◆ DATA LISTING ◆
● ● ● ●

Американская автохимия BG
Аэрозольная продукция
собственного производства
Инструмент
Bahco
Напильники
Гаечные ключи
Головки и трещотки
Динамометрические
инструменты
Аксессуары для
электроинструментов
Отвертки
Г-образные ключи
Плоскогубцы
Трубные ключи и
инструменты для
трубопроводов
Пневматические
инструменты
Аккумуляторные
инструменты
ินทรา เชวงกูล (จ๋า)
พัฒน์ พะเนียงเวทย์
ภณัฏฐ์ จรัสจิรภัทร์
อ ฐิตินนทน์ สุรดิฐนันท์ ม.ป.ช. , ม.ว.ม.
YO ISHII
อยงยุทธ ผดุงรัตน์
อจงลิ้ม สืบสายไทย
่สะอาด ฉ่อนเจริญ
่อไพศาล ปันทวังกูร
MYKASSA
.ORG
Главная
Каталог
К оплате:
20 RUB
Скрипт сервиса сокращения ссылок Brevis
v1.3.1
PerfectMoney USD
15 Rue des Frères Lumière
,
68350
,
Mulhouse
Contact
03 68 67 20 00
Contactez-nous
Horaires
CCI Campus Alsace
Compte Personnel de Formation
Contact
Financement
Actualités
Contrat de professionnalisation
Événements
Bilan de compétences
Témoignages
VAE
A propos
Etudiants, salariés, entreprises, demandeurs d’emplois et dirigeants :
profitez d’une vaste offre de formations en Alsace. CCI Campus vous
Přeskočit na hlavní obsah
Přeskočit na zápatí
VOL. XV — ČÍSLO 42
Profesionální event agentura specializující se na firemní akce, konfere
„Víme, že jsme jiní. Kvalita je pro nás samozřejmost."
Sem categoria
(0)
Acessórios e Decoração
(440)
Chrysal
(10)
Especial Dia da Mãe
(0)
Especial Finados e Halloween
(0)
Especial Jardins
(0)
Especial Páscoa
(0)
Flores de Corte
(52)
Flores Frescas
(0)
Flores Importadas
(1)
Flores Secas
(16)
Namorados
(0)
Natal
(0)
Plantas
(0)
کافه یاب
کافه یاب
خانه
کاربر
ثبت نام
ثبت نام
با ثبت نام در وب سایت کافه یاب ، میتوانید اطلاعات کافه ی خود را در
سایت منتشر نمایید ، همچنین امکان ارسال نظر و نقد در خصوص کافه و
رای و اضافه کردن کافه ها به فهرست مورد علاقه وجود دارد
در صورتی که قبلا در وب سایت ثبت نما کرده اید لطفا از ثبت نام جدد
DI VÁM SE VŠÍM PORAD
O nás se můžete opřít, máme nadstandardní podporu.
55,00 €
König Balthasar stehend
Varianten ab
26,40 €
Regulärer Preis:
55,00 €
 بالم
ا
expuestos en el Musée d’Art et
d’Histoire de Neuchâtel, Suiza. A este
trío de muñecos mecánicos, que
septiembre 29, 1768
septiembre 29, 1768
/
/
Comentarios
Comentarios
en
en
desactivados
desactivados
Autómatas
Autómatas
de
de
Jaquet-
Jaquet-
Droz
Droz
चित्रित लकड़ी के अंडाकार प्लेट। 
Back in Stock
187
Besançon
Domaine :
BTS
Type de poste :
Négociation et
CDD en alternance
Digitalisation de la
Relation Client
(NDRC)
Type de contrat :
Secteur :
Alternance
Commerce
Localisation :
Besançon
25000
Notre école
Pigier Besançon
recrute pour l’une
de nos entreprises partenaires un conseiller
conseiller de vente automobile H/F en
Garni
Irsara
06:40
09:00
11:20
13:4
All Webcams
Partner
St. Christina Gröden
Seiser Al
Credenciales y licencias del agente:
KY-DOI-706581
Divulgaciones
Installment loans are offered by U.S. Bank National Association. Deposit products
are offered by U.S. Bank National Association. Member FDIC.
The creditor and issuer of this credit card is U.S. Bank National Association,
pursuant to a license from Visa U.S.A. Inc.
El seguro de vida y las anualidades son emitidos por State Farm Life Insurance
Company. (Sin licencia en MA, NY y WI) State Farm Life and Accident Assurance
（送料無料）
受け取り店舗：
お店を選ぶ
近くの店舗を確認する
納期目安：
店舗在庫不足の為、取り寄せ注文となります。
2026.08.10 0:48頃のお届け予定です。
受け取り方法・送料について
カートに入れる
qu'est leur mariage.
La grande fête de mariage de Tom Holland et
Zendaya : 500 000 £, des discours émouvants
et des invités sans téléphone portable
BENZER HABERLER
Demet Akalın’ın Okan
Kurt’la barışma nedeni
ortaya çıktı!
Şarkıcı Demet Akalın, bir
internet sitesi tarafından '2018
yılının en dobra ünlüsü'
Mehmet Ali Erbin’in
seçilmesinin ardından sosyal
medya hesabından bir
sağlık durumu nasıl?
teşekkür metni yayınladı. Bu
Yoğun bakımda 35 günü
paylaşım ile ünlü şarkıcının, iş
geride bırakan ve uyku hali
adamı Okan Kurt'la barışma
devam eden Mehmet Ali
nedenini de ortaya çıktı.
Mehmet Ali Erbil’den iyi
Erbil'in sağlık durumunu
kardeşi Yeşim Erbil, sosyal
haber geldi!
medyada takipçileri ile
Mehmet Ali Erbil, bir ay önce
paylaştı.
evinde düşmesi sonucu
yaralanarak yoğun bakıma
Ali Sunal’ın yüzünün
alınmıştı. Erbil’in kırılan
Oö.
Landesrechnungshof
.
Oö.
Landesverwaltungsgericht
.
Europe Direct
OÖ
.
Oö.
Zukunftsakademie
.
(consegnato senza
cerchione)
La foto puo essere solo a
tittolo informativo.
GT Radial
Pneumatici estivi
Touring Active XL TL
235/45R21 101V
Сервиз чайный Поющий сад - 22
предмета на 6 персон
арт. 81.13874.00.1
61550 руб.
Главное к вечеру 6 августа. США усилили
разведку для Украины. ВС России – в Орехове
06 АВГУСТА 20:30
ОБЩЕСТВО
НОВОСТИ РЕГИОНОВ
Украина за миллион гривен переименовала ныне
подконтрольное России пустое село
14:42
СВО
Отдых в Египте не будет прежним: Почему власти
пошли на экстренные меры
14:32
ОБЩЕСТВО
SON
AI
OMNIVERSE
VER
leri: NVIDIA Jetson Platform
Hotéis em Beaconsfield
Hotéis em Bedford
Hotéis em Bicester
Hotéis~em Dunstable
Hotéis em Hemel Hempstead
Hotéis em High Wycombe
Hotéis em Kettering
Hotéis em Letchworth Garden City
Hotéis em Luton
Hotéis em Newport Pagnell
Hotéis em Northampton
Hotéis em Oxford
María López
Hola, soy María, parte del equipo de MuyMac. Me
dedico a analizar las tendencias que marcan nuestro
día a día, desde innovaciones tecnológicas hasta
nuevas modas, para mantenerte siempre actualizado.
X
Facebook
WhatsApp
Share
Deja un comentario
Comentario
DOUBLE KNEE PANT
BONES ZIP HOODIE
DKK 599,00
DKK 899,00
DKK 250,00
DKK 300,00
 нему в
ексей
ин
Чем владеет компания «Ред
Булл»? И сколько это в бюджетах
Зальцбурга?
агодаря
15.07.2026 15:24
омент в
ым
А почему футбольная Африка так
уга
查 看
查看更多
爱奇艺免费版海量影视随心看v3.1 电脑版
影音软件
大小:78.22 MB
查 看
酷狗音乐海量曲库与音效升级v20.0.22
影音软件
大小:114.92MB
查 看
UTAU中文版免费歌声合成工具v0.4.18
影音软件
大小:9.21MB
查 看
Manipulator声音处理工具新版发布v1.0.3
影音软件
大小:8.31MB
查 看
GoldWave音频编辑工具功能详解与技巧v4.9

● ● ● ●

◆ TASK DESCRIPTION ◆
All entries are to be output exactly as they stand.

◆ SOLUTION FOR THIS PROBLEM ◆
Американская автохимия BG
Аэрозольная продукция
собственного производства
Инструмент
Bahco
Напильники
Гаечные ключи
Головки и трещотки
Динамометрические
инструменты
Аксессуары для
электроинструментов
Отвертки
Г-образные ключи
Плоскогубцы
Трубные ключи и
инструменты для
трубопроводов
Пневматические
инструменты
Аккумуляторные
инструменты
ินทรา เชวงกูล (จ๋า)
พัฒน์ พะเนียงเวทย์
ภณัฏฐ์ จรัสจิรภัทร์
อ ฐิตินนทน์ สุรดิฐนันท์ ม.ป.ช. , ม.ว.ม.
YO ISHII
อยงยุทธ ผดุงรัตน์
อจงลิ้ม สืบสายไทย
่สะอาด ฉ่อนเจริญ
่อไพศาล ปันทวังกูร
MYKASSA
.ORG
Главная
Каталог
К оплате:
20 RUB
Скрипт сервиса сокращения ссылок Brevis
v1.3.1
PerfectMoney USD
15 Rue des Frères Lumière
,
68350
,
Mulhouse
Contact
03 68 67 20 00
Contactez-nous
Horaires
CCI Campus Alsace
Compte Personnel de Formation
Contact
Financement
Actualités
Contrat de professionnalisation
Événements
Bilan de compétences
Témoignages
VAE
A propos
Etudiants, salariés, entreprises, demandeurs d’emplois et dirigeants :
profitez d’une vaste offre de formations en Alsace. CCI Campus vous
Přeskočit na hlavní obsah
Přeskočit na zápatí
VOL. XV — ČÍSLO 42
Profesionální event agentura specializující se na firemní akce, konfere
„Víme, že jsme jiní. Kvalita je pro nás samozřejmost."
Sem categoria
(0)
Acessórios e Decoração
(440)
Chrysal
(10)
Especial Dia da Mãe
(0)
Especial Finados e Halloween
(0)
Especial Jardins
(0)
Especial Páscoa
(0)
Flores de Corte
(52)
Flores Frescas
(0)
Flores Importadas
(1)
Flores Secas
(16)
Namorados
(0)
Natal
(0)
Plantas
(0)
کافه یاب
کافه یاب
خانه
کاربر
ثبت نام
ثبت نام
با ثبت نام در وب سایت کافه یاب ، میتوانید اطلاعات کافه ی خود را در
سایت منتشر نمایید ، همچنین امکان ارسال نظر و نقد در خصوص کافه و
رای و اضافه کردن کافه ها به فهرست مورد علاقه وجود دارد
در صورتی که قبلا در وب سایت ثبت نما کرده اید لطفا از ثبت نام جدد
DI VÁM SE VŠÍM PORAD
O nás se můžete opřít, máme nadstandardní podporu.
55,00 €
König Balthasar stehend
Varianten ab
26,40 €
Regulärer Preis:
55,00 €
 بالم
ا
expuestos en el Musée d’Art et
d’Histoire de Neuchâtel, Suiza. A este
trío de muñecos mecánicos, que
septiembre 29, 1768
septiembre 29, 1768
/
/
Comentarios
Comentarios
en
en
desactivados
desactivados
Autómatas
Autómatas
de
de
Jaquet-
Jaquet-
Droz
Droz
चित्रित लकड़ी के अंडाकार प्लेट। 
Back in Stock
187
Besançon
Domaine :
BTS
Type de poste :
Négociation et
CDD en alternance
Digitalisation de la
Relation Client
(NDRC)
Type de contrat :
Secteur :
Alternance
Commerce
Localisation :
Besançon
25000
Notre école
Pigier Besançon
recrute pour l’une
de nos entreprises partenaires un conseiller
conseiller de vente automobile H/F en
Garni
Irsara
06:40
09:00
11:20
13:4
All Webcams
Partner
St. Christina Gröden
Seiser Al
Credenciales y licencias del agente:
KY-DOI-706581
Divulgaciones
Installment loans are offered by U.S. Bank National Association. Deposit products
are offered by U.S. Bank National Association. Member FDIC.
The creditor and issuer of this credit card is U.S. Bank National Association,
pursuant to a license from Visa U.S.A. Inc.
El seguro de vida y las anualidades son emitidos por State Farm Life Insurance
Company. (Sin licencia en MA, NY y WI) State Farm Life and Accident Assurance
（送料無料）
受け取り店舗：
お店を選ぶ
近くの店舗を確認する
納期目安：
店舗在庫不足の為、取り寄せ注文となります。
2026.08.10 0:48頃のお届け予定です。
受け取り方法・送料について
カートに入れる
qu'est leur mariage.
La grande fête de mariage de Tom Holland et
Zendaya : 500 000 £, des discours émouvants
et des invités sans téléphone portable
BENZER HABERLER
Demet Akalın’ın Okan
Kurt’la barışma nedeni
ortaya çıktı!
Şarkıcı Demet Akalın, bir
internet sitesi tarafından '2018
yılının en dobra ünlüsü'
Mehmet Ali Erbin’in
seçilmesinin ardından sosyal
medya hesabından bir
sağlık durumu nasıl?
teşekkür metni yayınladı. Bu
Yoğun bakımda 35 günü
paylaşım ile ünlü şarkıcının, iş
geride bırakan ve uyku hali
adamı Okan Kurt'la barışma
devam eden Mehmet Ali
nedenini de ortaya çıktı.
Mehmet Ali Erbil’den iyi
Erbil'in sağlık durumunu
kardeşi Yeşim Erbil, sosyal
haber geldi!
medyada takipçileri ile
Mehmet Ali Erbil, bir ay önce
paylaştı.
evinde düşmesi sonucu
yaralanarak yoğun bakıma
Ali Sunal’ın yüzünün
alınmıştı. Erbil’in kırılan
Oö.
Landesrechnungshof
.
Oö.
Landesverwaltungsgericht
.
Europe Direct
OÖ
.
Oö.
Zukunftsakademie
.
(consegnato senza
cerchione)
La foto puo essere solo a
tittolo informativo.
GT Radial
Pneumatici estivi
Touring Active XL TL
235/45R21 101V
Сервиз чайный Поющий сад - 22
предмета на 6 персон
арт. 81.13874.00.1
61550 руб.
Главное к вечеру 6 августа. США усилили
разведку для Украины. ВС России – в Орехове
06 АВГУСТА 20:30
ОБЩЕСТВО
НОВОСТИ РЕГИОНОВ
Украина за миллион гривен переименовала ныне
подконтрольное России пустое село
14:42
СВО
Отдых в Египте не будет прежним: Почему власти
пошли на экстренные меры
14:32
ОБЩЕСТВО
SON
AI
OMNIVERSE
VER
leri: NVIDIA Jetson Platform
Hotéis em Beaconsfield
Hotéis em Bedford
Hotéis em Bicester
Hotéis~em Dunstable
Hotéis em Hemel Hempstead
Hotéis em High Wycombe
Hotéis em Kettering
Hotéis em Letchworth Garden City
Hotéis em Luton
Hotéis em Newport Pagnell
Hotéis em Northampton
Hotéis em Oxford
María López
Hola, soy María, parte del equipo de MuyMac. Me
dedico a analizar las tendencias que marcan nuestro
día a día, desde innovaciones tecnológicas hasta
nuevas modas, para mantenerte siempre actualizado.
X
Facebook
WhatsApp
Share
Deja un comentario
Comentario
DOUBLE KNEE PANT
BONES ZIP HOODIE
DKK 599,00
DKK 899,00
DKK 250,00
DKK 300,00
 нему в
ексей
ин
Чем владеет компания «Ред
Булл»? И сколько это в бюджетах
Зальцбурга?
агодаря
15.07.2026 15:24
омент в
ым
А почему футбольная Африка так
уга
查 看
查看更多
爱奇艺免费版海量影视随心看v3.1 电脑版
影音软件
大小:78.22 MB
查 看
酷狗音乐海量曲库与音效升级v20.0.22
影音软件
大小:114.92MB
查 看
UTAU中文版免费歌声合成工具v0.4.18
影音软件
大小:9.21MB
查 看
Manipulator声音处理工具新版发布v1.0.3
影音软件
大小:8.31MB
查 看
GoldWave音频编辑工具功能详解与技巧v4.9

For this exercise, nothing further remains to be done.